*Written task*:
Using the bug report below, answer these:
1. What exit code did the python process give in one case when the functions were not being loaded?
2. Which setting turned out to be the culprit?
3. With which command did the function load when run in the CLI?

START Given text

[BUG] Function Fails to Load with PYTHON_ISOLATE_WORKER_DEPENDENCIES=1 and newrelic dependency

Azure / azure-functions-python-worker

Python worker for Azure Functions.

http://aka.ms/azurefunctions

MIT License

331 stars 100 forks source link

[BUG] Function Fails to Load with PYTHON_ISOLATE_WORKER_DEPENDENCIES=1 and newrelic dependency #1339

Closed ajstewart closed 5 months ago

ajstewart commented 8 months ago

Investigative information

We have a couple of Azure Functions on the Python linux consumption plan that have been running well. On October 26th around midnight UTC it seems as if a new version of the runtime was released and this caused the functions to stop working completely. To the point where the functions were not being loaded - in one case giving a python exited with code 139 (0x8B) error.

We were also unable to deploy the function successfully using a GitHub Action workflow or through the CLI.

We were able to narrow it down to the import of the newrelic python module - if all code was commented out then the function was able to deploy and run.

We then realised that the setting of PYTHON_ISOLATE_WORKER_DEPENDENCIES=1 was the culprit. If this was removed then the function could load with the newrelic module still in use.

Repro steps

Please see this repo for a minimal example: https://github.com/ajstewart/azure-function-python-isolate-workers-error/tree/main.

If the PYTHON_ISOLATE_WORKER_DEPENDENCIES=1 is set then the function fails to deploy through the CLI:

Deployment successful. deployer = Push-Deployer deploymentPath = Functions App ZipDeploy. Extract zip. Remote build.
Remote build succeeded!
[2023-10-31T11:44:55.112Z] Syncing triggers...
[2023-10-31T11:45:05.241Z] Syncing triggers...
[2023-10-31T11:45:24.763Z] Syncing triggers...
[2023-10-31T11:45:31.699Z] Syncing triggers...
[2023-10-31T11:45:37.215Z] Syncing triggers...
[2023-10-31T11:45:41.595Z] Syncing triggers...
Error calling sync triggers (BadRequest). Request ID = '354f9cec-793e-4d74-beaa-070b3dd6e767'.

Workarounds:

Removing the PYTHON_ISOLATE_WORKER_DEPENDENCIES=1 setting enables the function to deploy again.

Removing the import newrelic.agent import line (leaving the PYTHON_ISOLATE_WORKER_DEPENDENCIES=1 in place).

Of course this seems to be specific to the newrelic module for us but it was working up until last week, and caused a complete outage of our functions.

Extra

I was also able to replicate a failing function using the docker function image and an integration test. Though interestingly the function did load when running in the CLI with func start.

END Given text
START Dataset excerpts

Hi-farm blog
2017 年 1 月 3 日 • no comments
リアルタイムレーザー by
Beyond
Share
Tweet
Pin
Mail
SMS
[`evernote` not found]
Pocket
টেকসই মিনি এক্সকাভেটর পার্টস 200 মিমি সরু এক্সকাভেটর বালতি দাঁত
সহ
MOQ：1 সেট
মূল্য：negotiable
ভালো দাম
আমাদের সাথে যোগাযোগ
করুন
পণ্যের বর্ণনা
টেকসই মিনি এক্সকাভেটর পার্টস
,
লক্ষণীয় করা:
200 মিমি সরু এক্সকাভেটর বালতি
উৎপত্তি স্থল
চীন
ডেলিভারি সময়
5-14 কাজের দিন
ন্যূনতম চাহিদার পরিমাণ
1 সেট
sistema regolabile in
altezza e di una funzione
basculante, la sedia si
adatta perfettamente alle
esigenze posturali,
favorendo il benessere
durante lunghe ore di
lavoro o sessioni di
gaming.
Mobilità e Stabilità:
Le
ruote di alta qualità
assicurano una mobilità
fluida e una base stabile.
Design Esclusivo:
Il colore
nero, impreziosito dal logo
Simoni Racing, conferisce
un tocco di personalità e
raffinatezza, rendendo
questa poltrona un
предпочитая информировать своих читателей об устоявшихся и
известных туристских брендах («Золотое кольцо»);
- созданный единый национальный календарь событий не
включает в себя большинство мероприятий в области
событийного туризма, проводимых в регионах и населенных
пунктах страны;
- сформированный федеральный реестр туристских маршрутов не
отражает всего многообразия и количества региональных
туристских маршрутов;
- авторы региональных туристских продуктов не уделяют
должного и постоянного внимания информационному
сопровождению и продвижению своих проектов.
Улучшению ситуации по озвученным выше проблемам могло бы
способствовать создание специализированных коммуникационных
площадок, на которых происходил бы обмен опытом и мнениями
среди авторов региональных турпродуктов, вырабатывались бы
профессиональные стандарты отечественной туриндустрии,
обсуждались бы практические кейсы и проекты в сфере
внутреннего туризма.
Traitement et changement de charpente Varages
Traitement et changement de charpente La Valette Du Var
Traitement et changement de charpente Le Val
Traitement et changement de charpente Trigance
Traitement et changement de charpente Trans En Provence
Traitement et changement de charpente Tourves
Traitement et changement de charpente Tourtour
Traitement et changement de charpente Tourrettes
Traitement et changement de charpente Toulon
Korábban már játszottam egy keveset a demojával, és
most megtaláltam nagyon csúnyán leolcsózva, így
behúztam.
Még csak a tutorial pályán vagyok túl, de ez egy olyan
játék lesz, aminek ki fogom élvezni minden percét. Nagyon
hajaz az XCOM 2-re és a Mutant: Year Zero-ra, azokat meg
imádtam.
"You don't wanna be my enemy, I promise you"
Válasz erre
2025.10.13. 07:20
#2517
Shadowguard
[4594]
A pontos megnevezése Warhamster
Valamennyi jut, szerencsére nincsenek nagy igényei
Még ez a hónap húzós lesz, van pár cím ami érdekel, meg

END Dataset excerpts

*The completed task*:
1. 139 (0x8B)
2. PYTHON_ISOLATE_WORKER_DEPENDENCIES=1
3. func start